A Baghdad, c’è lo studio del Wilayat al-Battikh (Città dei Meloni), la sketch comedy irachena creata dal presentatore e comico Ali Fadel, tempio dell’industria dell’intrattenimento. «Città dei Meloni, in iracheno, significa una città senza rispetto per la legge: descrive una situazione in cui non c’è organizzazione e controllo, soprattutto nella società, perché non c’è un governo effettivo», spiega Ali Fadel, sotto le luci lampeggianti del suo studio e le frequenti interruzioni della corrente, alimentata dalla rete nazionale di elettricità. “Qui si fa satira su tutto e tutti: questo spiega perché siamo tanto amati ma anche perché qualcuno, anche tra i politici, ci minaccia”.

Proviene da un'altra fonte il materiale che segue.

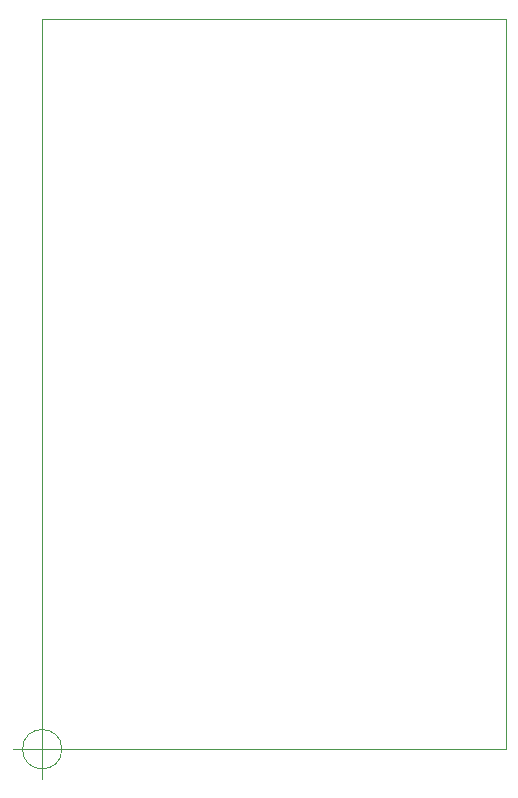
<source format=gbr>
G04 #@! TF.GenerationSoftware,KiCad,Pcbnew,(5.1.8)-1*
G04 #@! TF.CreationDate,2021-03-17T09:54:22-07:00*
G04 #@! TF.ProjectId,MCL64,4d434c36-342e-46b6-9963-61645f706362,rev?*
G04 #@! TF.SameCoordinates,Original*
G04 #@! TF.FileFunction,Profile,NP*
%FSLAX46Y46*%
G04 Gerber Fmt 4.6, Leading zero omitted, Abs format (unit mm)*
G04 Created by KiCad (PCBNEW (5.1.8)-1) date 2021-03-17 09:54:22*
%MOMM*%
%LPD*%
G01*
G04 APERTURE LIST*
G04 #@! TA.AperFunction,Profile*
%ADD10C,0.050000*%
G04 #@! TD*
G04 APERTURE END LIST*
D10*
X89154426Y-143962120D02*
G75*
G03*
X89154426Y-143962120I-1666666J0D01*
G01*
X84987760Y-143962120D02*
X89987760Y-143962120D01*
X87487760Y-141462120D02*
X87487760Y-146462120D01*
X87487760Y-143962120D02*
X87487760Y-82120740D01*
X126748540Y-143962120D02*
X87487760Y-143962120D01*
X126748540Y-82120740D02*
X126748540Y-143962120D01*
X87487760Y-82120740D02*
X126748540Y-82120740D01*
M02*

</source>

La critica non troppo velata alla società è anche il pane quotidiano del regista Nias Latif che è sul set della sua novantaduesima serie televisiva, Hotel Mina. Si gira nella città di Suleymania, nel Nord dell’Iraq. In una villa di periferia, circondata da un giardino, troupe e cast sono barricati lì dentro da due settimane: “Dobbiamo finire le riprese il prima possibile, mentre contemporaneamente si va in post produzione per andare in onda a fine Ramadan”, chiarisce il regista. Il Nord del Paese è anche la location in cui è ambientato uno dei film che hanno spopolato nelle ultime stagioni su Netflix, Mosul, nonostante non sia stato girato sul posto e non sia stato prodotto da iracheni, motivo per cui il suo gradimento è qui assai controverso: il film racconta la storia recente dell’Iraq nella città-cuore dello Stato Islamico, durante la campagna di liberazione della Coalizione Internazionale nel 2017.

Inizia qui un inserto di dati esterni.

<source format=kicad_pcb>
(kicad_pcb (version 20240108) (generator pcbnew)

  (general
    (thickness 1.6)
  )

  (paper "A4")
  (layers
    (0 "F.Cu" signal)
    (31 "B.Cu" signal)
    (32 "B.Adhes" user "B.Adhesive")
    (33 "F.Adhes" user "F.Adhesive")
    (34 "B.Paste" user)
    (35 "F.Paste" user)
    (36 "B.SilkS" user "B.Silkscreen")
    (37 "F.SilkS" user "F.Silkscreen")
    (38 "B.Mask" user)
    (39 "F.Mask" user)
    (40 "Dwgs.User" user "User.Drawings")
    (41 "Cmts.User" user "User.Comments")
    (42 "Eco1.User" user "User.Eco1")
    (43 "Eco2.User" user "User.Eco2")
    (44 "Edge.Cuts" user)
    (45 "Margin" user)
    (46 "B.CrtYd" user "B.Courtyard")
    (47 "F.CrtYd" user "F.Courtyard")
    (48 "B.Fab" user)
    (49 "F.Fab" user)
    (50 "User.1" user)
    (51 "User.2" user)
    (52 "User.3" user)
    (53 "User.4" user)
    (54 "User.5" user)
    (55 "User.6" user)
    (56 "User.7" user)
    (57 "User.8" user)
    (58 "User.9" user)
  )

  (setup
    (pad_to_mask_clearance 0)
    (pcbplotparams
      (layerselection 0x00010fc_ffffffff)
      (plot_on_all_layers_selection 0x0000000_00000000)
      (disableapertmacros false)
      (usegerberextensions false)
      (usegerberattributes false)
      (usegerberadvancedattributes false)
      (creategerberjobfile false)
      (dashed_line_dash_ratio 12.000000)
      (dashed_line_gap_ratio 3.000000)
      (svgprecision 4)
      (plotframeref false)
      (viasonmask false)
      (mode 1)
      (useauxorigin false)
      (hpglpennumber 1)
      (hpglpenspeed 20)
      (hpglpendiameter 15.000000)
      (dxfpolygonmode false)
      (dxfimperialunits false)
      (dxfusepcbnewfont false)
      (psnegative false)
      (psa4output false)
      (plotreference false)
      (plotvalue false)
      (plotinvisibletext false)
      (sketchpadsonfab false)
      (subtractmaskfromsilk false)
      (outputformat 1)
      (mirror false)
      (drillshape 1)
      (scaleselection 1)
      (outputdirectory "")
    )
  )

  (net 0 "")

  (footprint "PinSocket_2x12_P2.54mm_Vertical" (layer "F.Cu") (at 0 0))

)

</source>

Ma Mosul non ha bisogno di quel film per raccontarsi perché qui è in atto una rivoluzione inaspettata per quanto riguarda il cinema. Marwa, Haitam e Ahmed, dopo la sconfitta dello Stato Islamico, hanno creato un collettivo di attori, registi, sceneggiatori. Ora stanno iniziando a girare il loro primo cortometraggio, imparando da Yad Deen, un regista curdo-britannico che è tornato nel Paese nel 2015 per aprire la sua casa di produzione SceneItAwards.

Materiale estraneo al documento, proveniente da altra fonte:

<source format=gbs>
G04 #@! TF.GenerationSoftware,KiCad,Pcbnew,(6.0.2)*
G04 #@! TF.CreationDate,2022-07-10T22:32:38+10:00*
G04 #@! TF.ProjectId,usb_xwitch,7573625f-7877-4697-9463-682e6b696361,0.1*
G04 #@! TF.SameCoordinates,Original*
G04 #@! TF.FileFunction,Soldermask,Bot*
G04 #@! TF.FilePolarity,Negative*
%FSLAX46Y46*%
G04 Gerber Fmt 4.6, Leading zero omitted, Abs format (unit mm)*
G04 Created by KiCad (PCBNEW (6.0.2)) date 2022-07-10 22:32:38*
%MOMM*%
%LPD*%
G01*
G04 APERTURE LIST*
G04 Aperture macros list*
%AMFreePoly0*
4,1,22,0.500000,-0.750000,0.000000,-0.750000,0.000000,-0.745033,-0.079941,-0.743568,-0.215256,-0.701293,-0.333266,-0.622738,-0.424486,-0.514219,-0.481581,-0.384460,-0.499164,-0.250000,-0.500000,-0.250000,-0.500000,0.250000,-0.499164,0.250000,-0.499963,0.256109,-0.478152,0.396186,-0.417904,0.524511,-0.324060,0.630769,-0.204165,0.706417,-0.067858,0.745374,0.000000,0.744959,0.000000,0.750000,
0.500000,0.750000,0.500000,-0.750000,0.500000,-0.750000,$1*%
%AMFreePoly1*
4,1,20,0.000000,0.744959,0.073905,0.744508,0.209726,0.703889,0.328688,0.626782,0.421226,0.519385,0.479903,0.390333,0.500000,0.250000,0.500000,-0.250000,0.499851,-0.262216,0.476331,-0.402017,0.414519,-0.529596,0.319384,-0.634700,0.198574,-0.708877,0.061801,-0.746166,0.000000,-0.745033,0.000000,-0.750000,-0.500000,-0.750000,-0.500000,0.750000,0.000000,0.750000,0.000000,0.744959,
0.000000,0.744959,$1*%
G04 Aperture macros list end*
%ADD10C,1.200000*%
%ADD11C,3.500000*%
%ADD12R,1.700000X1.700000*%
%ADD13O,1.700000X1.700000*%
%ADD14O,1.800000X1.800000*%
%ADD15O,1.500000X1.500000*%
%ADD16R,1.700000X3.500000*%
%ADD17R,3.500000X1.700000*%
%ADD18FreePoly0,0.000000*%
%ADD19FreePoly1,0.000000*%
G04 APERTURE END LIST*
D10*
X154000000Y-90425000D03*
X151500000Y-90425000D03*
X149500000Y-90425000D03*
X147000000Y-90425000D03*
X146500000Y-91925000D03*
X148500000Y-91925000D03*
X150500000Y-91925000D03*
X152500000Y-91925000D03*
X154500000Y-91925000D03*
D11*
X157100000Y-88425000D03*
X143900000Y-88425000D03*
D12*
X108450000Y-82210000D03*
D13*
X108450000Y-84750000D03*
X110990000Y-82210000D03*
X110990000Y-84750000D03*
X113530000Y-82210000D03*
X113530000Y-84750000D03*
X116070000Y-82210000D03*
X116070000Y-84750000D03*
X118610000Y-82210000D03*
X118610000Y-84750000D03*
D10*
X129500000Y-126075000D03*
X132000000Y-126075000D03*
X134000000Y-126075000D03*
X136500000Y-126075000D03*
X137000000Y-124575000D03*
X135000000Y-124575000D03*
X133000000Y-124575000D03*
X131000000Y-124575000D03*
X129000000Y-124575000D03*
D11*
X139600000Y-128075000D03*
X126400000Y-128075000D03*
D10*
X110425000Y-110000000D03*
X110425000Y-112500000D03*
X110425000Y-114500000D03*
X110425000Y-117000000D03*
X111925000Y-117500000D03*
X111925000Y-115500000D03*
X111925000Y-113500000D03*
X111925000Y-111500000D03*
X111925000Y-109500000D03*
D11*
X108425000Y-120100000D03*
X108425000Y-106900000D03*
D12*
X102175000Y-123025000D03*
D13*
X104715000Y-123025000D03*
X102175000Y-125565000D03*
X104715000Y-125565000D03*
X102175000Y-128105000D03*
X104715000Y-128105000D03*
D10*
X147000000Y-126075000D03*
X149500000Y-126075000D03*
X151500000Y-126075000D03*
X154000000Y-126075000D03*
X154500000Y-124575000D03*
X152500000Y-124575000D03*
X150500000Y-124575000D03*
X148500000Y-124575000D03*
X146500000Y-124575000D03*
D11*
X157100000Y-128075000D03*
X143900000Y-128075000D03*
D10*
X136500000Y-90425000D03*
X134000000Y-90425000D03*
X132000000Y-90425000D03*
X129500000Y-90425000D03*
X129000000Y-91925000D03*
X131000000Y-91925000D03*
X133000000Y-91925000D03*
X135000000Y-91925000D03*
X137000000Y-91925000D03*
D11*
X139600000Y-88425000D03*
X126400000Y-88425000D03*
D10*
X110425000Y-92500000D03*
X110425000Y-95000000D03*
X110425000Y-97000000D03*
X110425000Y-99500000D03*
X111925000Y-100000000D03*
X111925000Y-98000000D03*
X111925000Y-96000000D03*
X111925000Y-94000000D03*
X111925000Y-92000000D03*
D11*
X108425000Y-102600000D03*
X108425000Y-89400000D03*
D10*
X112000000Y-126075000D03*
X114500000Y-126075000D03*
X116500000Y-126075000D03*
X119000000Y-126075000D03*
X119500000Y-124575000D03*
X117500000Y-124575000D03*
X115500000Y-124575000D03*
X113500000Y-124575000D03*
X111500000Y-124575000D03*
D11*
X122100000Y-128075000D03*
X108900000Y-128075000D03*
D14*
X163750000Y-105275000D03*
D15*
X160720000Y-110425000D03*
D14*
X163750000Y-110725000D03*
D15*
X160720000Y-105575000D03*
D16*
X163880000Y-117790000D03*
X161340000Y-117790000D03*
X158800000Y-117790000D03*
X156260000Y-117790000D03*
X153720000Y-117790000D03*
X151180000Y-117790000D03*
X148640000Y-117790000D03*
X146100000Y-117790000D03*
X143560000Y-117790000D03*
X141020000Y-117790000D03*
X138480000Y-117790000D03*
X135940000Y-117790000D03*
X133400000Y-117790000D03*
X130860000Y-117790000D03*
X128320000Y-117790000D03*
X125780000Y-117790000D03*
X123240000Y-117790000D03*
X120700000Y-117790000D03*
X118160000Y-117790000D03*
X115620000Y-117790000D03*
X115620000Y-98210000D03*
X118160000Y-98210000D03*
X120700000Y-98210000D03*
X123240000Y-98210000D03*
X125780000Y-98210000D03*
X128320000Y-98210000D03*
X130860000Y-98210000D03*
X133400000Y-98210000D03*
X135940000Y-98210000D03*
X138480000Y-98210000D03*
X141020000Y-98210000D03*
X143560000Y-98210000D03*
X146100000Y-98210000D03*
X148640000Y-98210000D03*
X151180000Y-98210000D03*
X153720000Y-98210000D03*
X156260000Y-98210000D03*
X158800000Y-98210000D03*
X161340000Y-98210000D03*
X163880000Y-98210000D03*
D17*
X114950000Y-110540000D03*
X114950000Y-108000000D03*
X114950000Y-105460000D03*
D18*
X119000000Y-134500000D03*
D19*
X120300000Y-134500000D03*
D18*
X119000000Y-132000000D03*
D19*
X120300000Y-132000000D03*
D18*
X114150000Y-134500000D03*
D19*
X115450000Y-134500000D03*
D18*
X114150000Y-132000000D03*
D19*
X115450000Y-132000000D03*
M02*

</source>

In riva al fiume, in un ristorante all’aperto pieno di donne che fumano narghilè, il giovane sceneggiatore Ahmed al Najm lancia il suo messaggio: “Attraverso il cinema vogliamo gridare al mondo. Vogliamo raccontare la storia di tutte le persone che venivano uccise ogni giorno a Mosul, come mia madre o mia sorella, persone care che morivano davanti ai nostri occhi. Interessatevi a noi, per favore, perché esistiamo”. Alle spalle di Ahmed gira la ruota panoramica; le chiatte colorate e zeppe di famiglie in gita solcano il Tigri: è un paesaggio inimmaginabile fino a cinque anni fa.
A Mosul come a Baghdad soffia un nuovo vento di cambiamento e il successo cinematografico di Hanging Gardens è la prova provata che l’Iraq non può più essere considerato il paese-pattumiera che l’Occidente pensava fosse, almeno dagli ultimi trent’anni in poi.